Reading passage:
This Graphic Novel Perfectly Describes What It's Like To Be A Teenage Girl

    In her debut graphic novel, Honor Girl, Maggie Thrash recounts one of the most formative summers of her teenage life.

    When Maggie Thrash was 15 years old, she did what most 15-year-olds do: She fell in love — or like, or lust, or whatever teenage girls do. But the thing that separated Thrash from her peers was the person who she had a crush on: an older camp counselor at a conservative camp in Georgia — who happened to be another girl.

    After 15 years went by, Thrash decided her story had stayed in the dark corners of her mind and heart for too long, and so now she wants to share the coming of age story that shaped her life in the form of her debut graphic novel, Honor Girl.

    BuzzFeed had the chance to speak with the author about her experience at this conservative camp and all of the complexities of growing up as a teenage girl. Here's what she had to say:

    BuzzFeed: Why did you choose to focus on this particular story from your youth?

    Maggie Thrash: When I look back on my youth, this moment, this time, this summer stands out as this really crucial moment where I was flooded with new, intense, and perilous feelings and basically everyone has that moment where you experience these feelings you've never had before and afterwards you can never go back, it basically transforms you into a different person and you're probably doomed to be miserable forever. Desire just dooms us all.

    At the beginning of your story, you describe the criteria for becoming your camp's Honor Girl and write, "It was just the one who seemed, in an unmistakable way, to represent the best of us." What do you think teenage girls interpret as being "the best of us?"

    MT:
    I think for girls, we're raised to think "the best of us" means the nicest, and of course nice is often conflated with being pretty, too. Being nice, being pretty, and not really offending anyone with aggressive weirdness is "the best of "us;" being someone who is for all tastes and just a stereotypical nice girl. That's what I grew up assuming was the ideal female.

    What role did friendship play in your experience as a teenager and as a camper?

    MT:
    I think especially for young women, a lot of friendships are based on the mutual expectations that you will adhere to the rules of your little clique. But a lot of friendships are challenged when people don't let each other change. This can be especially awkward in really conservative settings, like where I went to camp. From this age on, I was nervous about who to trust and confide in because you really are putting your faith into other people's hands. I think especially for girls, there is this ethos that in order to be close you have to know each other's secrets.

Stored items:
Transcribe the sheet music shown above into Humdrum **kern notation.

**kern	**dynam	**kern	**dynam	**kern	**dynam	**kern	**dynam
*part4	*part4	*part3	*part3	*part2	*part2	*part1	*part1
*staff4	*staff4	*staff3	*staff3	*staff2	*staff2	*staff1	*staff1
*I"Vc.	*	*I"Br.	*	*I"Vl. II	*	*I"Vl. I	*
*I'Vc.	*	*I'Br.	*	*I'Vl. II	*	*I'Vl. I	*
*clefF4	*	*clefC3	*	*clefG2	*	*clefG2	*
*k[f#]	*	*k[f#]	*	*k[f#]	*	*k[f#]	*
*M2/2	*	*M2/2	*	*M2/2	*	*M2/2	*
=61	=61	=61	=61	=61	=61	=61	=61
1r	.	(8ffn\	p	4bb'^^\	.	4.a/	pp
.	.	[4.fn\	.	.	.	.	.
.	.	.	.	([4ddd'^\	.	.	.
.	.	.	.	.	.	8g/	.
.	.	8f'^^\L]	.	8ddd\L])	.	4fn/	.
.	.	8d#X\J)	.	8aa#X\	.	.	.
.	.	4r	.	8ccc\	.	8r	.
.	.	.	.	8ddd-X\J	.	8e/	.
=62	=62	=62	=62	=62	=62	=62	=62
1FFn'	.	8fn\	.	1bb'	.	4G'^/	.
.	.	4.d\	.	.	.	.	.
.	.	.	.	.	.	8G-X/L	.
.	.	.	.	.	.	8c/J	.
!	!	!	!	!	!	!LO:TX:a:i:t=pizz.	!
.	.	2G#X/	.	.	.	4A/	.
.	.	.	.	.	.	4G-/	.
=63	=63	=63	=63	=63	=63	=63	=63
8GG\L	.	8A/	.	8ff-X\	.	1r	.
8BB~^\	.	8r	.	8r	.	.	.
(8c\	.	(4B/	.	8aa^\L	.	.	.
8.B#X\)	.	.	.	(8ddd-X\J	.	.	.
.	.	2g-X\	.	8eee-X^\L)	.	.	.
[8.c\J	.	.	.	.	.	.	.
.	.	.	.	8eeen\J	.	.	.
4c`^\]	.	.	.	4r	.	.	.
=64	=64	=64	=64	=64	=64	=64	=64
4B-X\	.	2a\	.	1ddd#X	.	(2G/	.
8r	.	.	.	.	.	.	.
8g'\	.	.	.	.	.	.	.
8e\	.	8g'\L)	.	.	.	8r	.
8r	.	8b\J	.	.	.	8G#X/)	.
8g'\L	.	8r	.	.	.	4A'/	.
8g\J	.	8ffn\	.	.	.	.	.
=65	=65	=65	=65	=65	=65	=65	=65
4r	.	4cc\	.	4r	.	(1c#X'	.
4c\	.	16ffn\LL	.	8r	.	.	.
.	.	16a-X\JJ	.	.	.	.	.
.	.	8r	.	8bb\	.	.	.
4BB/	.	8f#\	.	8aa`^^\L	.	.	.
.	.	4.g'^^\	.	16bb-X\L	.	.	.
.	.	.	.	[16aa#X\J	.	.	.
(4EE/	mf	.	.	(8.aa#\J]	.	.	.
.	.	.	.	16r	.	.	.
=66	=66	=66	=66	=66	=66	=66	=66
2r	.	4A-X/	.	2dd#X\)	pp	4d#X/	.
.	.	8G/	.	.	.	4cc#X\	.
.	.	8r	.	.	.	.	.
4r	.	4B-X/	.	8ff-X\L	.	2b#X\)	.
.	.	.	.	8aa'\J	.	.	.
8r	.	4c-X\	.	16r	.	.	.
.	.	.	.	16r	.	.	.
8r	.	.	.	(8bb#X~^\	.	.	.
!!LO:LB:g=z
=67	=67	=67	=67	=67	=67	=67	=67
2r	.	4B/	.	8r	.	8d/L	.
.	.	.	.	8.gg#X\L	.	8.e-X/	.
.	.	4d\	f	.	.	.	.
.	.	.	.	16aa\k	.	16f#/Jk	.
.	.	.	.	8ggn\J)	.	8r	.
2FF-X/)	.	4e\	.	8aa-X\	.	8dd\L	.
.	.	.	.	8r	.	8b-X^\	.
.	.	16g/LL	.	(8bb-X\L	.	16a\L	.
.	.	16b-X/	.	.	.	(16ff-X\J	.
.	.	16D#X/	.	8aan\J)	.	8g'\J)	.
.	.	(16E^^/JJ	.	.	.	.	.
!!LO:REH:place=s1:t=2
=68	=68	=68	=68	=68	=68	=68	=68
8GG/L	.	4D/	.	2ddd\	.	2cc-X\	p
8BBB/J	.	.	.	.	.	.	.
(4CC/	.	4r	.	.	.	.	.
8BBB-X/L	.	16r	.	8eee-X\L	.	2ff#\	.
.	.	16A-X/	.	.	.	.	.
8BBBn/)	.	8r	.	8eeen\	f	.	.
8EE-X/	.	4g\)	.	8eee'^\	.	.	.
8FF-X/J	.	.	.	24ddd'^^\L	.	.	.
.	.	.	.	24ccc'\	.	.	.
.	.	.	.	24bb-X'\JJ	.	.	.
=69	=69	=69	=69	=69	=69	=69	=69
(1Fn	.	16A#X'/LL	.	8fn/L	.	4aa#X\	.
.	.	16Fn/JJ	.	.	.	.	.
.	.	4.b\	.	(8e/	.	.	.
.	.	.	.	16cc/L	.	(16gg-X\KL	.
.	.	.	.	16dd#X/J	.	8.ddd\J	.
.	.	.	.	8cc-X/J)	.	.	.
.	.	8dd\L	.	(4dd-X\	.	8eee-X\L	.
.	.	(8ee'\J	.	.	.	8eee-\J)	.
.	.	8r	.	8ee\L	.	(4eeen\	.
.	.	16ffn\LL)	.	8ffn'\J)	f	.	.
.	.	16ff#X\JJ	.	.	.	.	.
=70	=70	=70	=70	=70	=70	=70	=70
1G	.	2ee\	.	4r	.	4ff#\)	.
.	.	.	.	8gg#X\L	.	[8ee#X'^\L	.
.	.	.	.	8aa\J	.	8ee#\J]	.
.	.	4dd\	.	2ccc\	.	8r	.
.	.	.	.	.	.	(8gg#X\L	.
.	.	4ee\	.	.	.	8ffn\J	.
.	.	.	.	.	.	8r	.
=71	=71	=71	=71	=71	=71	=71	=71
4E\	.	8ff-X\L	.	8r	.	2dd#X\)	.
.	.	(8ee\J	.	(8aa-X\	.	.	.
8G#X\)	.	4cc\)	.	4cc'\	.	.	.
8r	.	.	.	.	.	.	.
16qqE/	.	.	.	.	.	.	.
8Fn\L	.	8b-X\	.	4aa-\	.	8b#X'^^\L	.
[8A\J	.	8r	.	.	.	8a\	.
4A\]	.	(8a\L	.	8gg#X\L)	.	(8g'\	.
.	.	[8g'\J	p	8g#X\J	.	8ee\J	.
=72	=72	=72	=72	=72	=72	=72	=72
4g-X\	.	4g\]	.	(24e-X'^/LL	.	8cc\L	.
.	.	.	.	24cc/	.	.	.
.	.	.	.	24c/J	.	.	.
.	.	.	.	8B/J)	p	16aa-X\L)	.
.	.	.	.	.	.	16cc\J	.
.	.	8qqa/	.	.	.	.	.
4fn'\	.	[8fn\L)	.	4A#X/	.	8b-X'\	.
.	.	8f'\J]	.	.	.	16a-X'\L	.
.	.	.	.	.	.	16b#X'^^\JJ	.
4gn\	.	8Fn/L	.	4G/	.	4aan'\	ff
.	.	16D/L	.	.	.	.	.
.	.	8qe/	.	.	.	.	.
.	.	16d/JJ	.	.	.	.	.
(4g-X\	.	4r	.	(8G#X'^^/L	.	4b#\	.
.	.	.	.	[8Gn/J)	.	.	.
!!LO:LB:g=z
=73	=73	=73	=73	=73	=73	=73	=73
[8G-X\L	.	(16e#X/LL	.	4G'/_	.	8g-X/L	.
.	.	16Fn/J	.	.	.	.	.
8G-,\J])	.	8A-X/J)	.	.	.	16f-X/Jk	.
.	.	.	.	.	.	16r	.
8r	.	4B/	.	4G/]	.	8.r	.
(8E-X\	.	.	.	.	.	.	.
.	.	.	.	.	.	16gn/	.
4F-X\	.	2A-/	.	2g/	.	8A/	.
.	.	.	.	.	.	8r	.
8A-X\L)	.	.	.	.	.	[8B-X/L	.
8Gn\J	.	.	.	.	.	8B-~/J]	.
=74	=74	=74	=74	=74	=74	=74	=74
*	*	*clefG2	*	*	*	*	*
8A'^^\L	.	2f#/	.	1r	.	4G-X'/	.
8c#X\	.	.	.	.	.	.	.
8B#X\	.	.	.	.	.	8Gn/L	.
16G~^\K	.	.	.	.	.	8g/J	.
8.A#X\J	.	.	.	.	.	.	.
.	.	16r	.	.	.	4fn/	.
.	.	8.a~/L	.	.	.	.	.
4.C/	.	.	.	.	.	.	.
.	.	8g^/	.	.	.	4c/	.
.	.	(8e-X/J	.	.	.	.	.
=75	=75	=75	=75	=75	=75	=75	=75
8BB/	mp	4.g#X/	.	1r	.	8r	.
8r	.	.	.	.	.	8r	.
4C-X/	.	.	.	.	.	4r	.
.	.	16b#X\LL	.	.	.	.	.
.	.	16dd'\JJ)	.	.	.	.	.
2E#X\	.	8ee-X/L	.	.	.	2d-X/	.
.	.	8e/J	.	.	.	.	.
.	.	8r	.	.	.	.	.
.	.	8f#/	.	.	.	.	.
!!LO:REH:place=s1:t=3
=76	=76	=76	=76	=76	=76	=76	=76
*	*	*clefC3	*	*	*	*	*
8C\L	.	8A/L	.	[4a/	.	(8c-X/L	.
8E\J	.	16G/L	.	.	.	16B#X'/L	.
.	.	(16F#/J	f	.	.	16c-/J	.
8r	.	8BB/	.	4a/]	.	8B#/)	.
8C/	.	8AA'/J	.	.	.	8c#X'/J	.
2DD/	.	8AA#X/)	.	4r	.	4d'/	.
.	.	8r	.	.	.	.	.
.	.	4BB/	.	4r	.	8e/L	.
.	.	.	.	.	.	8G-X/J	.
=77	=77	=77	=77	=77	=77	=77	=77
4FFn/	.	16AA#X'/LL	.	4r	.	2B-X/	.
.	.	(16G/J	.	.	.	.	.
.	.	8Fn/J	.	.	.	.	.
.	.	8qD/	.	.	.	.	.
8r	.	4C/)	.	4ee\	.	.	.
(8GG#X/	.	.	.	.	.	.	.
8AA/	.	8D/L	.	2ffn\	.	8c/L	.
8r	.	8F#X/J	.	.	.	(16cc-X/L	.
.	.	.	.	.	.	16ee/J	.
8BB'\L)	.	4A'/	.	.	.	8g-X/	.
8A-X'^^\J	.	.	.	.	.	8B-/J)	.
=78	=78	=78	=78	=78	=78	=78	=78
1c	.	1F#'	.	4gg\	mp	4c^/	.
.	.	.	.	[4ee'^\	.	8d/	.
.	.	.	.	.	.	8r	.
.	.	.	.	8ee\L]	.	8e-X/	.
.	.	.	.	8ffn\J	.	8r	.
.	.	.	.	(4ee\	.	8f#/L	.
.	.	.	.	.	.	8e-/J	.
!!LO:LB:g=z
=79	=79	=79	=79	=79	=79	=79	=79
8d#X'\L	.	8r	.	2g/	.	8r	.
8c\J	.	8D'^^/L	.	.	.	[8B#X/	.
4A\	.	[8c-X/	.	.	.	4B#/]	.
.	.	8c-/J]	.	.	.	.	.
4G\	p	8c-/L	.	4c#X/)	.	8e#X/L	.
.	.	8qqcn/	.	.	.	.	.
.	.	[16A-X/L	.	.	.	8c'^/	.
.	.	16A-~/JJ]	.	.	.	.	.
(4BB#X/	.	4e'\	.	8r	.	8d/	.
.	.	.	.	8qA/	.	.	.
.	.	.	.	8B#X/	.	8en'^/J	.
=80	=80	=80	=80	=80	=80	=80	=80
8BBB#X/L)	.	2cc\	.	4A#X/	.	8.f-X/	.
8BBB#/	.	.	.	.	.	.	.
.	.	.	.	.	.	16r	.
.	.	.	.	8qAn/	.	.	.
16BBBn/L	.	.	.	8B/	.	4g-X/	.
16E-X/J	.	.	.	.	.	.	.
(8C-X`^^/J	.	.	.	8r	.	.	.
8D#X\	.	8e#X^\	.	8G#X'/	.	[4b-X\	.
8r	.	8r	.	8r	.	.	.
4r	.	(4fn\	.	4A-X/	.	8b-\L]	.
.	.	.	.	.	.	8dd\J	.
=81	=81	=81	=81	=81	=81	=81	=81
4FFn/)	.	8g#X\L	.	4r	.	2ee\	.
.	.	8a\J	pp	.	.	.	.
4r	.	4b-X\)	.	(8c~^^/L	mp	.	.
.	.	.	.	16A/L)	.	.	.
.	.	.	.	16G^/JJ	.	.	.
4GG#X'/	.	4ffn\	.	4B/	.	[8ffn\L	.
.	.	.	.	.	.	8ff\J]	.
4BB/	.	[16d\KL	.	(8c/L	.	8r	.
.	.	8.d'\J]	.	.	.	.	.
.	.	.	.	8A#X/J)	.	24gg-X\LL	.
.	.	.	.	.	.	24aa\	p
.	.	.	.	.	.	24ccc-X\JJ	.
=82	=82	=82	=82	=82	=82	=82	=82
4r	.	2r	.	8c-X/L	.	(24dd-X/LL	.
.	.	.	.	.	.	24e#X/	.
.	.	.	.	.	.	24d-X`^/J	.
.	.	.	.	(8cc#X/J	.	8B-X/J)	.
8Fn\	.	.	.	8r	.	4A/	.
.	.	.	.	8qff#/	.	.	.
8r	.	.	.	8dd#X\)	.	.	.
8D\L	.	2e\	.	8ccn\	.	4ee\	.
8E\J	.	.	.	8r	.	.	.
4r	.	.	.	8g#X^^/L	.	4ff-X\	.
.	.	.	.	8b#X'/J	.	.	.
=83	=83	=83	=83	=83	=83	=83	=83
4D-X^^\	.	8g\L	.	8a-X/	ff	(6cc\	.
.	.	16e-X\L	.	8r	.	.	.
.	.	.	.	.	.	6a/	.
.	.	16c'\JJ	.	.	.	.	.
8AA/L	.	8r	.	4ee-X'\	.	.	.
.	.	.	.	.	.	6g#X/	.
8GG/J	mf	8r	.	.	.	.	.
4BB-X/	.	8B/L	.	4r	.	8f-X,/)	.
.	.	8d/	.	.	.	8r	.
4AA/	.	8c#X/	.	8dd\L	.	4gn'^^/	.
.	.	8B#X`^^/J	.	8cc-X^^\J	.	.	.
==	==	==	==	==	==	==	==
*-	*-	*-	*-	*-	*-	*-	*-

Exercise directions:
Reproduce the part of the Honor Girl article that begins with the words "When Maggie Thrash" and ends after the words "from your youth?".

Answer area:
When Maggie Thrash was 15 years old, she did what most 15-year-olds do: She fell in love — or like, or lust, or whatever teenage girls do. But the thing that separated Thrash from her peers was the person who she had a crush on: an older camp counselor at a conservative camp in Georgia — who happened to be another girl.

    After 15 years went by, Thrash decided her story had stayed in the dark corners of her mind and heart for too long, and so now she wants to share the coming of age story that shaped her life in the form of her debut graphic novel, Honor Girl.

    BuzzFeed had the chance to speak with the author about her experience at this conservative camp and all of the complexities of growing up as a teenage girl. Here's what she had to say:

    BuzzFeed: Why did you choose to focus on this particular story from your youth?